Tebboune pourrait également voter contre une loi une fois qu’elle aura été transmise au Sénat – où une majorité des trois quarts pour approuver un projet de loi n’est pas possible sans le feu vert d’un troisième nommé par Tebboune.
«En ce qui concerne la justice, il [Tebboune], en tant que président du Conseil supérieur de la magistrature, nommerait et révoquerait également les juges », a déclaré Bouchachi à Al Jazeera.
«Le président est donc directement impliqué dans les branches exécutive, législative et judiciaire du gouvernement. De plus, Tebboune serait également en charge de tous les organes de régulation, y compris ceux chargés de l’audit des dépenses publiques. Cette constitution donne au président les pouvoirs d’un empereur.

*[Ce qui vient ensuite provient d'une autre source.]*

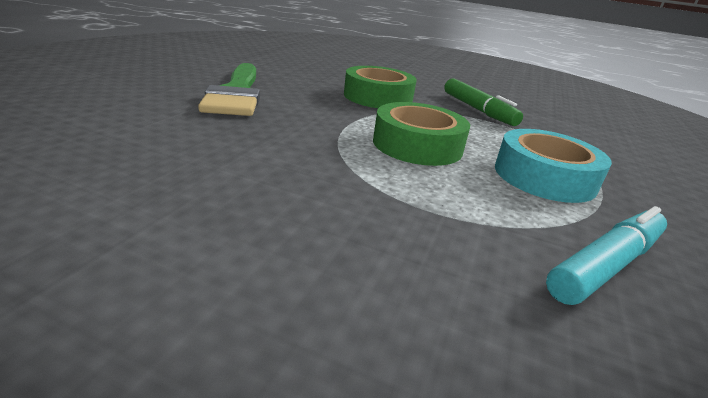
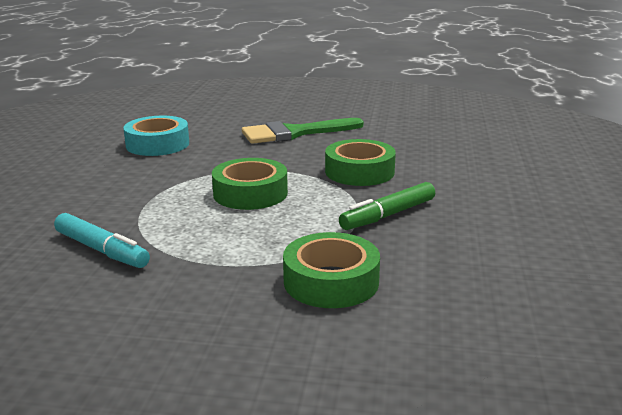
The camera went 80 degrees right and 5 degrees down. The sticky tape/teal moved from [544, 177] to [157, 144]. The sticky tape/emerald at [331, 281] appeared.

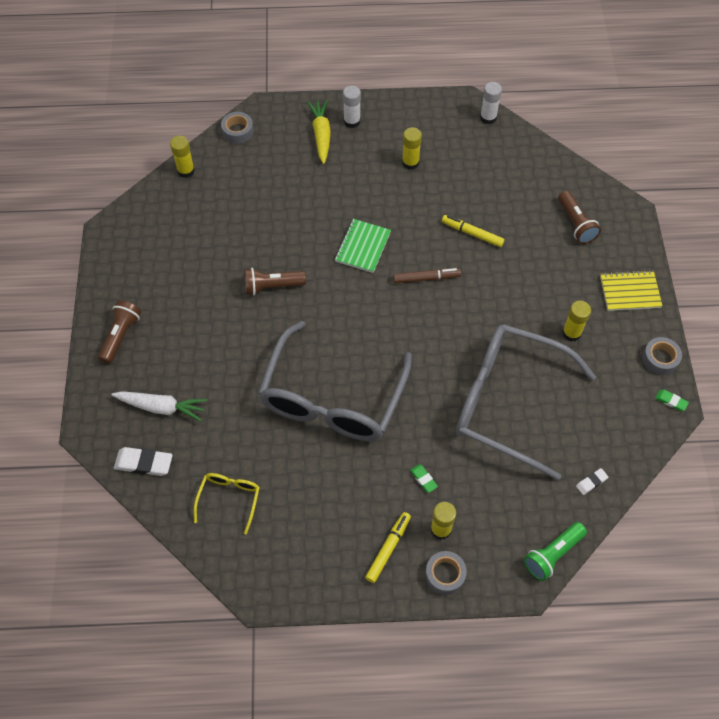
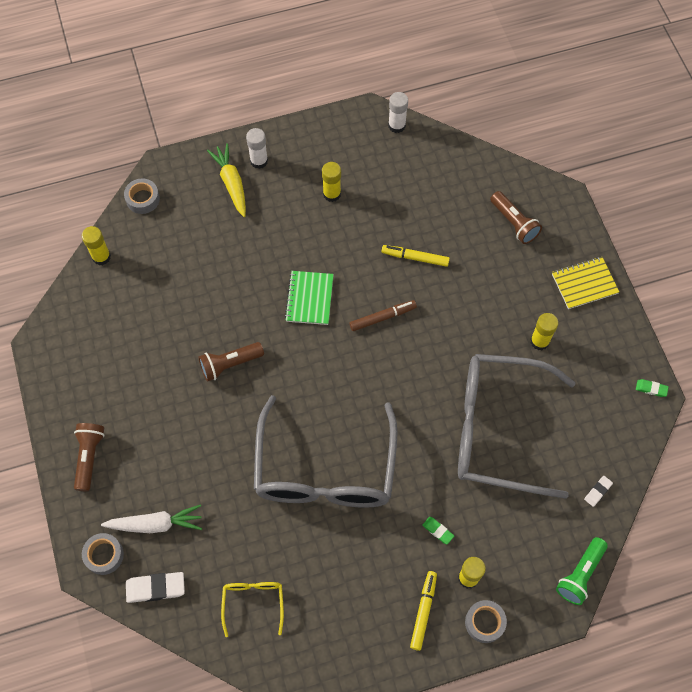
The camera went 15 degrees left and 5 degrees up. The sticky tape/ash-grey moved from [660, 359] to [104, 555].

En ce qui concerne des droits tels que la liberté d’expression, Bouchachi a déclaré que si ces droits sont inscrits dans la nouvelle charte, les statuts votés à huis clos, y compris l’autorisation de manifester, rendent leur pratique quasiment impossible.
Parlement de timbres en caoutchouc
Djabi a déclaré que les autorités avaient dès le début montré leur dédain pour le mouvement de protestation en refusant systématiquement de recevoir les demandes d’une conférence de dialogue national ou d’une assemblée constituante qui, selon un calendrier prédéterminé, soumettrait un projet au débat public.
Le fait que les législateurs appartenant à ce que de nombreux Algériens considèrent comme un parlement sans faille qui a jadis prêté allégeance à Bouteflika n’a fait qu’exacerber les tensions.
La crédibilité de la chambre a été durement touchée lorsqu’un parlementaire lors d’un procès pour corruption a affirmé que des sièges à l’assemblée avaient été vendus pour environ 460 000 euros (540 800 dollars).
Cela s’ajoute aux craintes que le moment choisi pour l’effort n’entraîne pas un véritable débat.
Pourtant, tout en convenant que la nouvelle constitution ne répond pas aux demandes de la plupart des partis d’opposition, Lahouari Addi, politologue à Sciences Po Lyon, a déclaré que la libéralisation politique était en cours en Algérie.
Il a déclaré que les autorités étaient réticentes à ouvrir l’espace politique de manière brusque et définitive, car elles craignaient d’être tenues pour responsables de leurs actions pendant la guerre civile dans le pays, qui opposait les forces gouvernementales aux combattants islamistes qui ont pris les armes après un coup d’État qui les a privés de une victoire électorale quasi certaine aux élections législatives de 1991.
«Le pouvoir est toujours entre les mains des militaires et lorsque vous vous adressez à eux, ils disent que nous n’avons rien à voir avec la gestion du pays», a déclaré Addi. «Pourtant, personne n’est autorisé à s’impliquer dans la politique sans son approbation.»
«Ils ont été étonnés par la protestation; ils n’ont jamais imaginé que les gens se lèveraient de cette manière. Ils sont convaincus de la nécessité du changement, mais ils veulent que cela se fasse progressivement sur 10 ou 15 ans, ce qui leur permettrait alors de se retirer »et d’échapper aux poursuites.